A Heritage Trail of Sport Pioneers
This trail will look at the lives of five historical sports figures
In April of 2013, Manhasset Valley Park named its new multipurpose field after Jim Brown, legendary Hall of Fame football player and a pioneer in integrating college and professional football in the modern era of the NFL. Brown had several "firsts" in NFL history. Brown was a teammate of Ernie Davis at Syracuse and has been called by some, "the greatest all-around athlete" of Syracuse University. He played several sports during his collegiate career but is best-known today for confronting racism and charting a path for other African American players.
Sociology professor and Civil Rights Activist Dr. Harry Edwards was born November 22, 1942, in East St Louis, Illinois. Edwards grew up in a household that saw his mother abandon him and his seven siblings. Edwards' father worked as a laborer. He attended the newly integrated East St. Louis Senior High School where he excelled in sports. After graduating from high school in 1960, Edwards moved to California where he attended Fresno City College. Edwards would go on to become a scholarship athlete and an outstanding student, earning a Bachelor's degree in sociology and graduated summa cum laude from San Jose State College in 1964. In 1966, Edwards went on to receive his Masters’ degree in sociology from Cornell University where he was awarded the Woodrow Wilson Fellowship. In 1973, he received his Ph.D. degree in sociology from Cornell University where he helped to found United Black Students for Action and the Olympic Project for Human Rights. From 1967 to 1969, he was an instructor of sociology at San Jose State College, and an Assistant Professor and then Professor of Sociology at the University of California, Berkeley, from 1970 until his retirement from the school in the year 2002.

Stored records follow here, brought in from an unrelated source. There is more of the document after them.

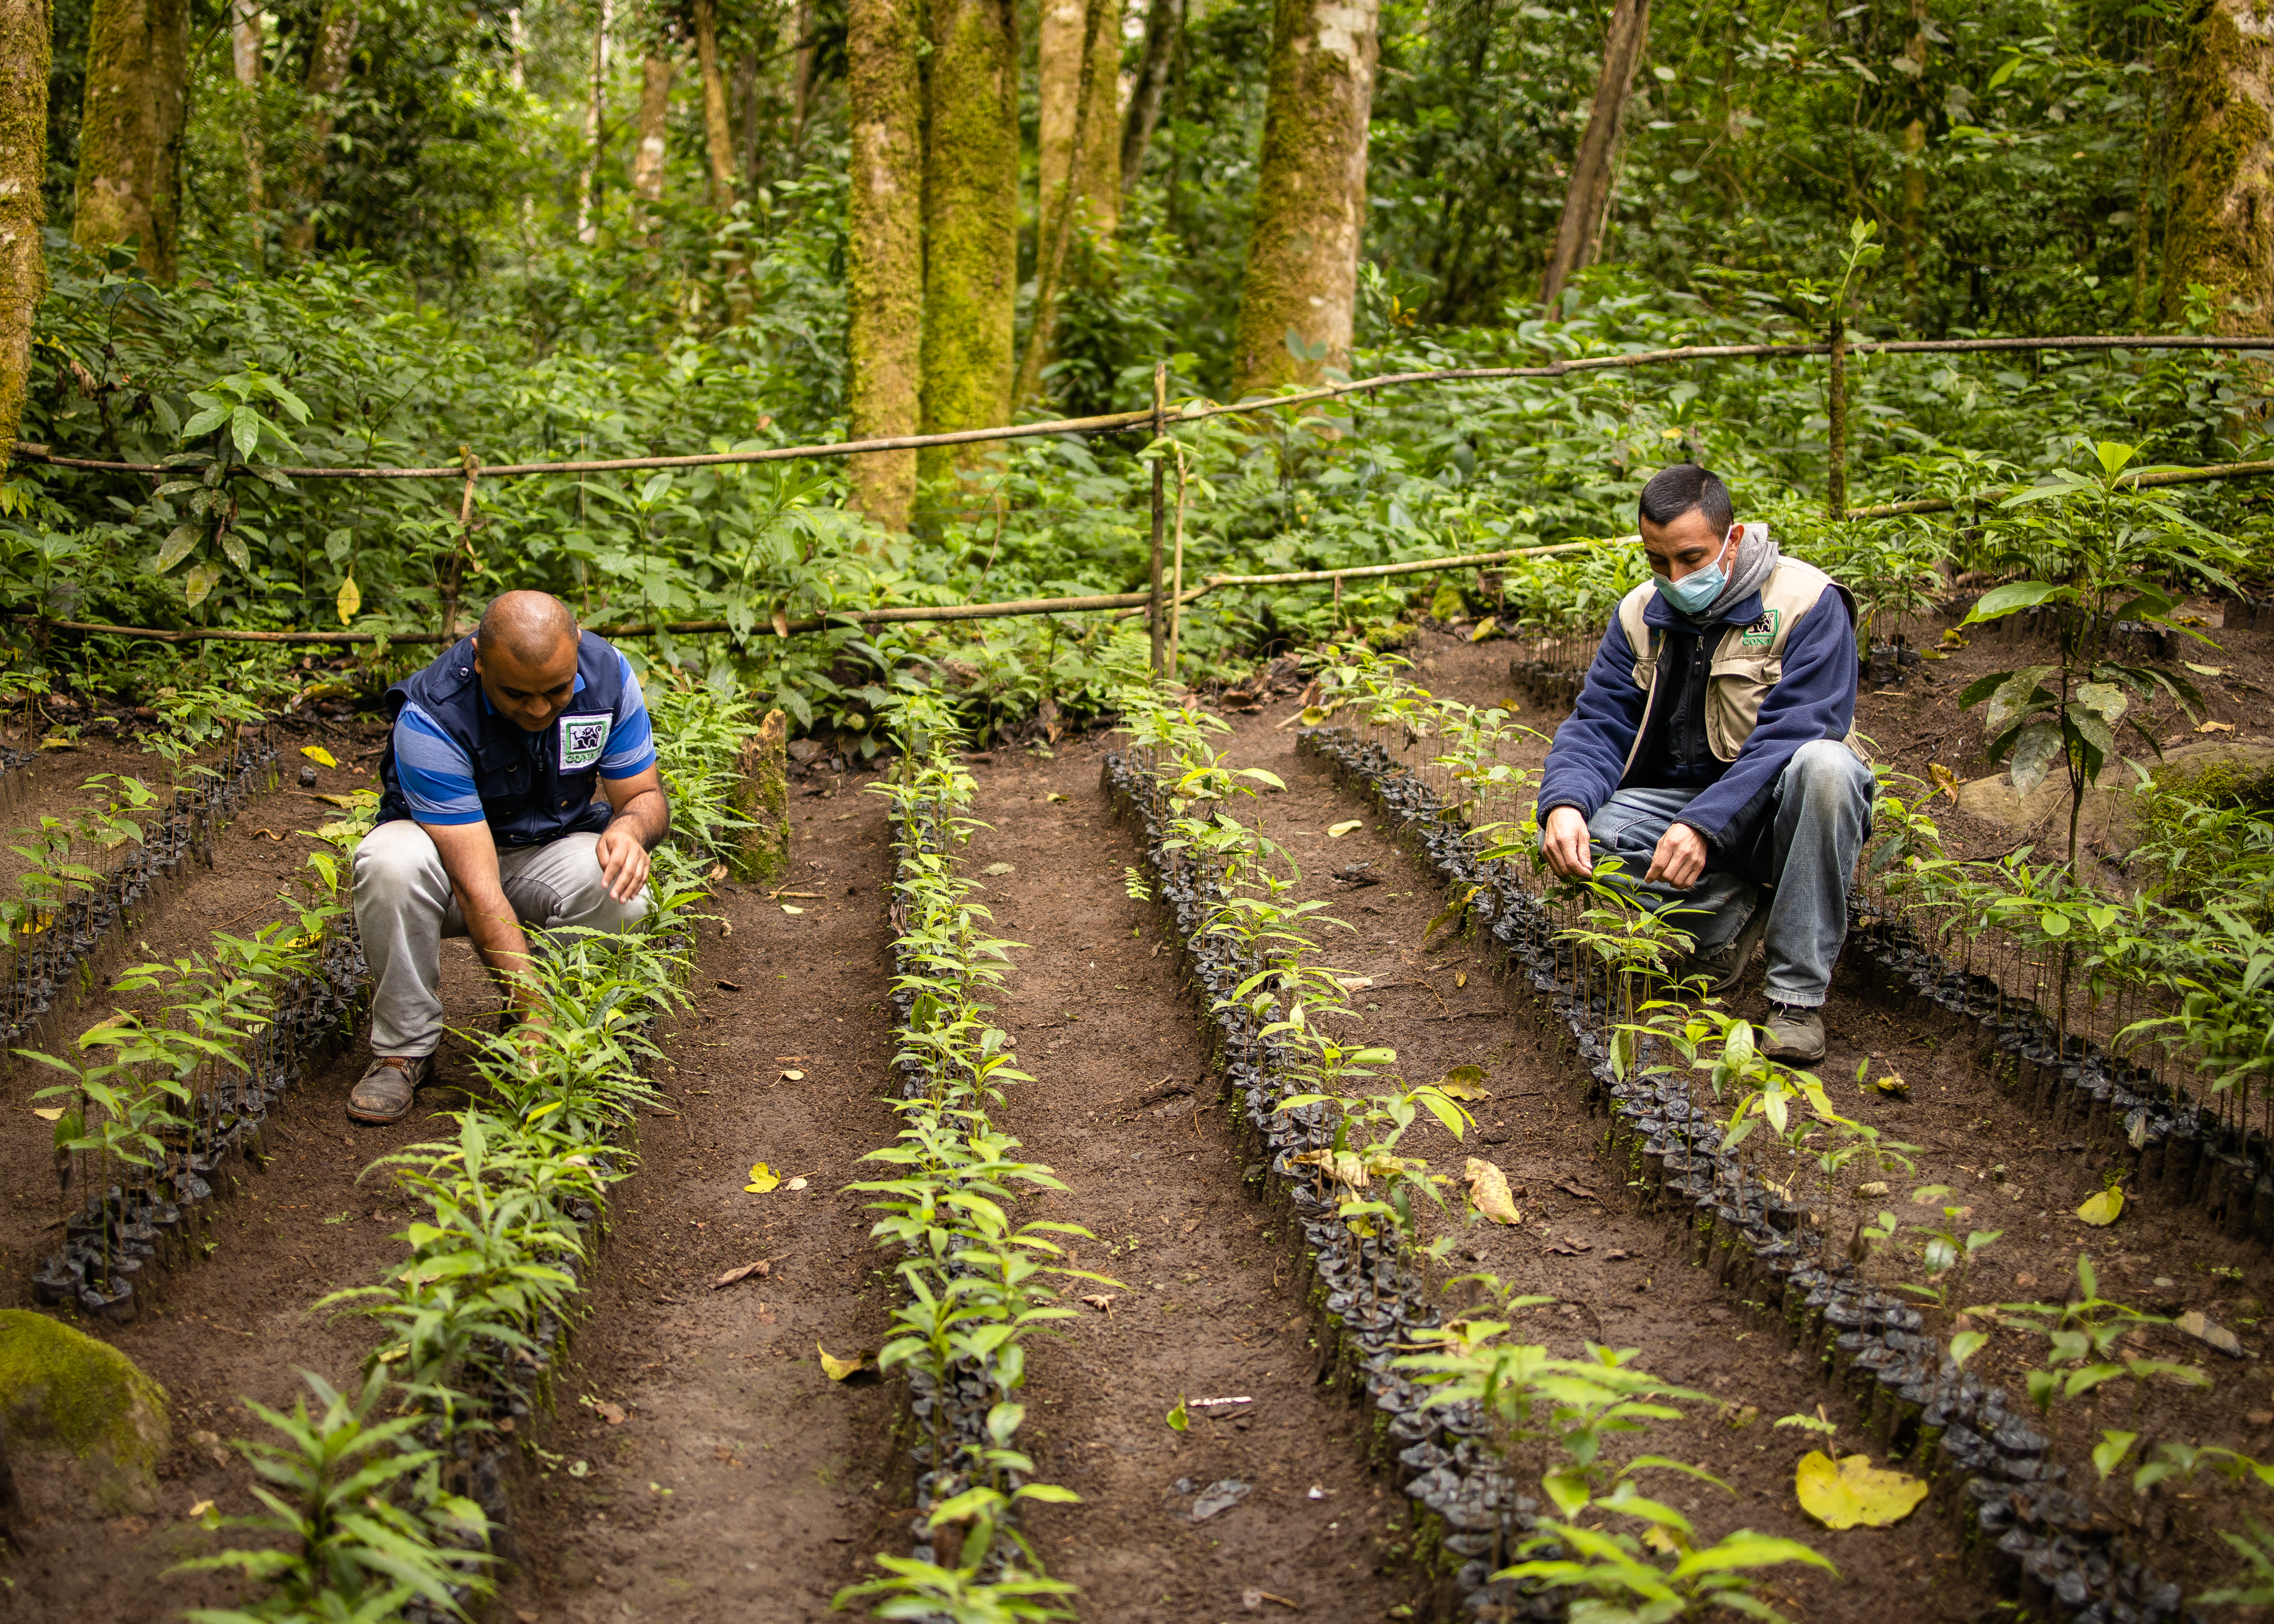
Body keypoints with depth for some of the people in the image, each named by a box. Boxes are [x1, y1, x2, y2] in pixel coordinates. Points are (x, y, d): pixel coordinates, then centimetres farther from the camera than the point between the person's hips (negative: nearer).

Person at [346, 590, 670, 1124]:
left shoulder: (608, 674, -18)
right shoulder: (430, 717, -32)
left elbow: (646, 796, -7)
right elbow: (479, 889, -35)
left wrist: (629, 828, -33)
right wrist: (535, 1012, -40)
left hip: (554, 851, 3)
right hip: (449, 855, -2)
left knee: (620, 895, -31)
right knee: (393, 861, -36)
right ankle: (405, 1047, -15)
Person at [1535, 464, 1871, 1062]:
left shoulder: (1807, 603, -15)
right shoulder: (1640, 615, 2)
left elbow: (1793, 737, -24)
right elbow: (1597, 726, -3)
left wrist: (1704, 826, -37)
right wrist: (1564, 803, -27)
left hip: (1770, 809, -4)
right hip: (1679, 800, 4)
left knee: (1825, 766, -39)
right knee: (1579, 836, -25)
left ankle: (1798, 993, -30)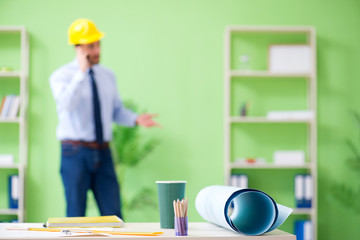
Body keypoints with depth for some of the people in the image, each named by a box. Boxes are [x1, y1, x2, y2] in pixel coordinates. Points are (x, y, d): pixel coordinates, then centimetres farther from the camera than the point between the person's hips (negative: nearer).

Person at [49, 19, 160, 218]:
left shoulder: (107, 76, 11)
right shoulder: (61, 76, -5)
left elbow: (116, 111, 17)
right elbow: (66, 105, -25)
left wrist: (136, 119, -2)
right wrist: (82, 72, -24)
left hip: (103, 154, 5)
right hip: (76, 153, -4)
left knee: (114, 215, 3)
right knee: (76, 215, 1)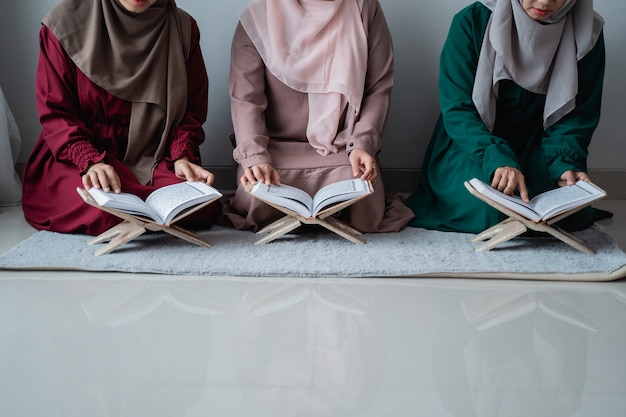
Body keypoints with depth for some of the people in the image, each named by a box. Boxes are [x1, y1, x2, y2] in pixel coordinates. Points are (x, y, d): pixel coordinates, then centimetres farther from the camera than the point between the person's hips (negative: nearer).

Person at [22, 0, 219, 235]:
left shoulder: (183, 28, 3)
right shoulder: (66, 22, -6)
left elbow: (192, 107, 7)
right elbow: (55, 112, -6)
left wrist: (181, 156, -11)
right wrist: (91, 161, -22)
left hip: (152, 157, 3)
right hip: (75, 158, -2)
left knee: (204, 207, -26)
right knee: (103, 211, -35)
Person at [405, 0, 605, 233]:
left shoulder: (587, 32, -5)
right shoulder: (473, 22, -14)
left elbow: (576, 116, -1)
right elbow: (456, 110, -17)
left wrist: (564, 163, -22)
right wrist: (496, 158, -34)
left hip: (534, 148, 3)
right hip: (469, 147, -2)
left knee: (571, 212, -23)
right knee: (489, 210, -31)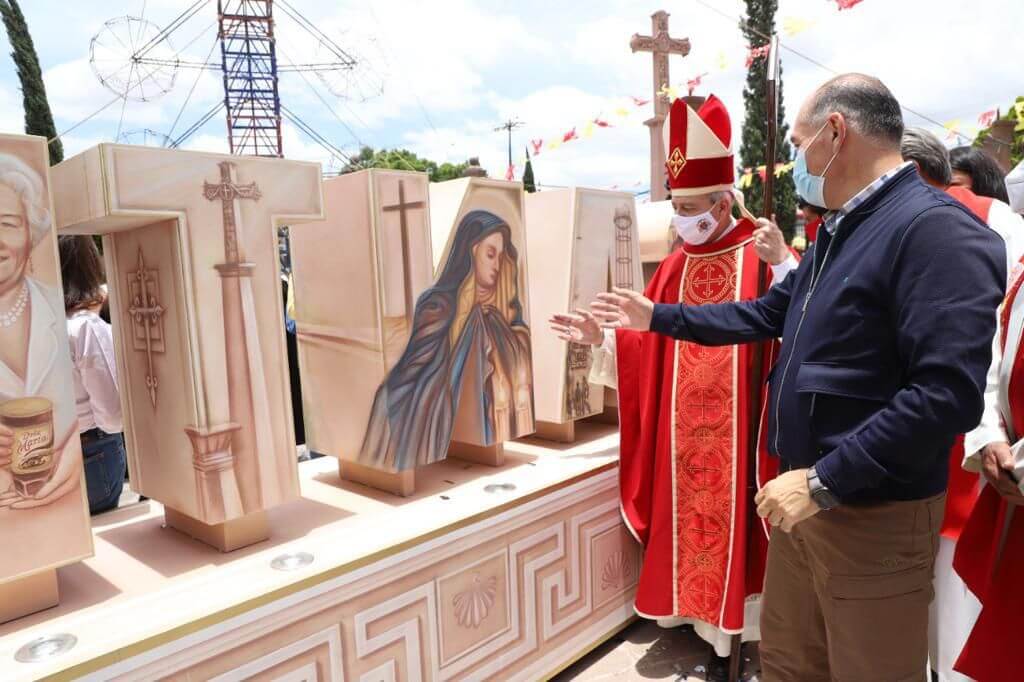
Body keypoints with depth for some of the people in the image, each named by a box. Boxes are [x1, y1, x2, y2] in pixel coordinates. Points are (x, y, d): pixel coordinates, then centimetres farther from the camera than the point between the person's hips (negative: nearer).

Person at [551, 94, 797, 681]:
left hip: (736, 429, -5)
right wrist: (602, 336, -5)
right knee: (689, 518, 13)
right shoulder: (676, 267, 8)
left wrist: (784, 265, -30)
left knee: (731, 519, 6)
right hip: (682, 430, 5)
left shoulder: (765, 257, -7)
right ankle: (703, 613, 31)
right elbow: (650, 344, 7)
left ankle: (731, 628, 24)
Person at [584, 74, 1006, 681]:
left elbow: (949, 395, -28)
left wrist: (823, 481, -26)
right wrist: (656, 317, 19)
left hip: (875, 515, -9)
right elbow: (767, 314, 20)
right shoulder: (840, 231, 12)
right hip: (807, 494, 9)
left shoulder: (936, 229, -20)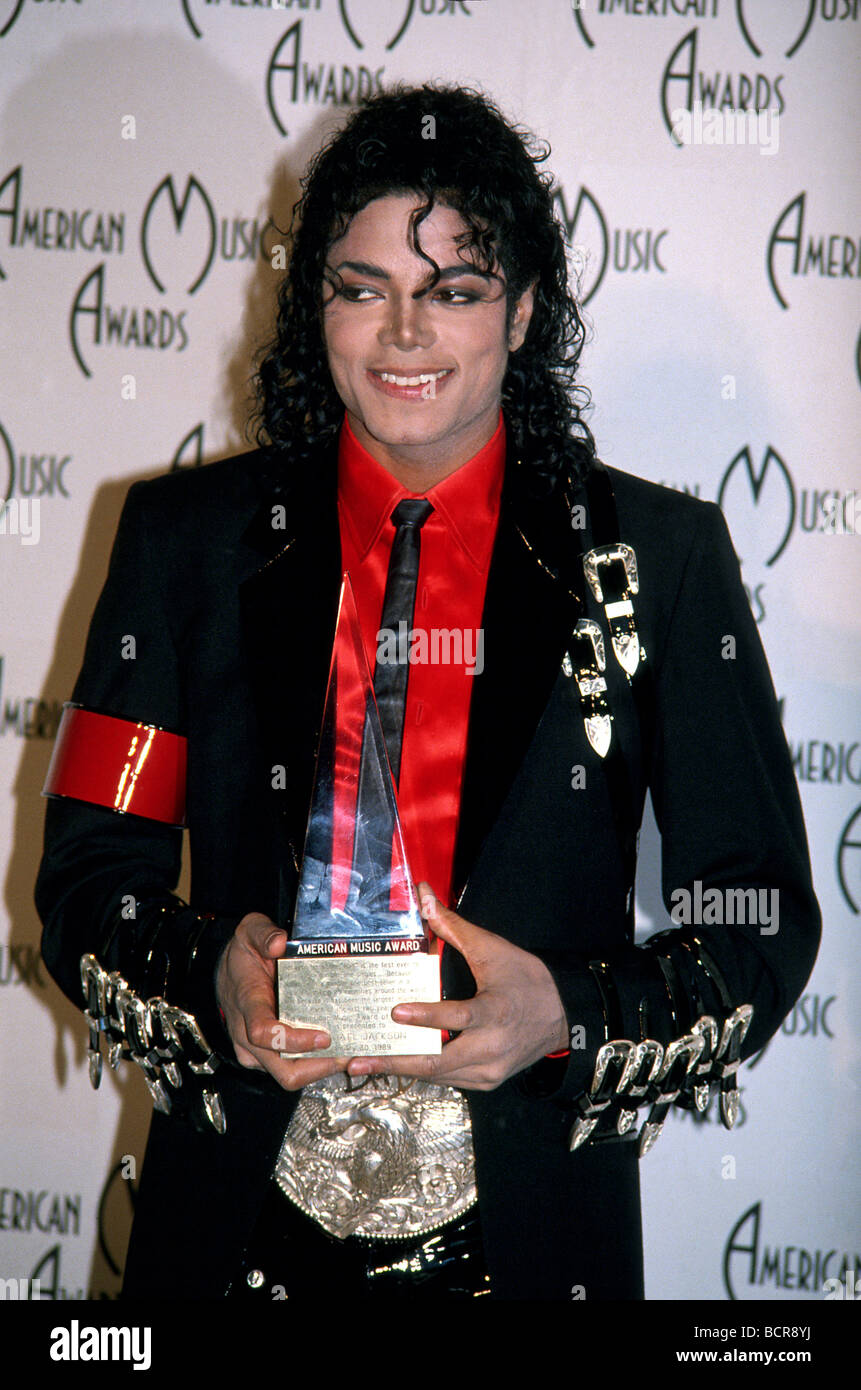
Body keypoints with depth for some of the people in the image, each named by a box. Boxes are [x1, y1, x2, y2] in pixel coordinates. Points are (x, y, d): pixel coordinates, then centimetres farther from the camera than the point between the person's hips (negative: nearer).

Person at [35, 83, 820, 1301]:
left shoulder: (657, 554, -2)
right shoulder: (191, 537, 1)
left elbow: (763, 919, -2)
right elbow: (90, 877, 2)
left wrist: (573, 1018, -19)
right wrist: (210, 973, -19)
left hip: (530, 1234, -1)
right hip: (240, 1225, 1)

In a career that spanned three decades, Sugar Ray Robinson embodied the essence of the sweet science. He was a world welterweight champion and held the middleweight title five times. Robinson combined an athlete's grace and excellent power and was nearly unbeatable in his prime. He is considered by many to be the best fighter in history, pound-for-pound. He earned the nickname "Sugar" Ray when a newspaper reporter described him as "sweet as sugar." Robinson was inducted into the International Boxing & World Boxing Hall Of Fame in 1990. The IBHOF located in Canastota, NY & the WBHOF located in Riverside, CA
This New York recreation center dates back to a Harlem playground that was established in 1911 and known as Colonial Park. The playground expanded significantly in the 1930s thanks to funding from the Works Progress Administration and this park was one of ten New York parks selected by the city for a public pool. The pool opened in 1936 and the park includes basketball and volleyball courts as well as two baseball diamonds and a gym, library, and community room. In 1978, the city renamed the center in honor of Jackie Robinson, the city's most famous athlete. A bust of Robinson was dedicated on November 10, 1981. The bust was created by artist Inge Hardison and dedicated by the NYC Department of Cultural Affairs' Community Arts.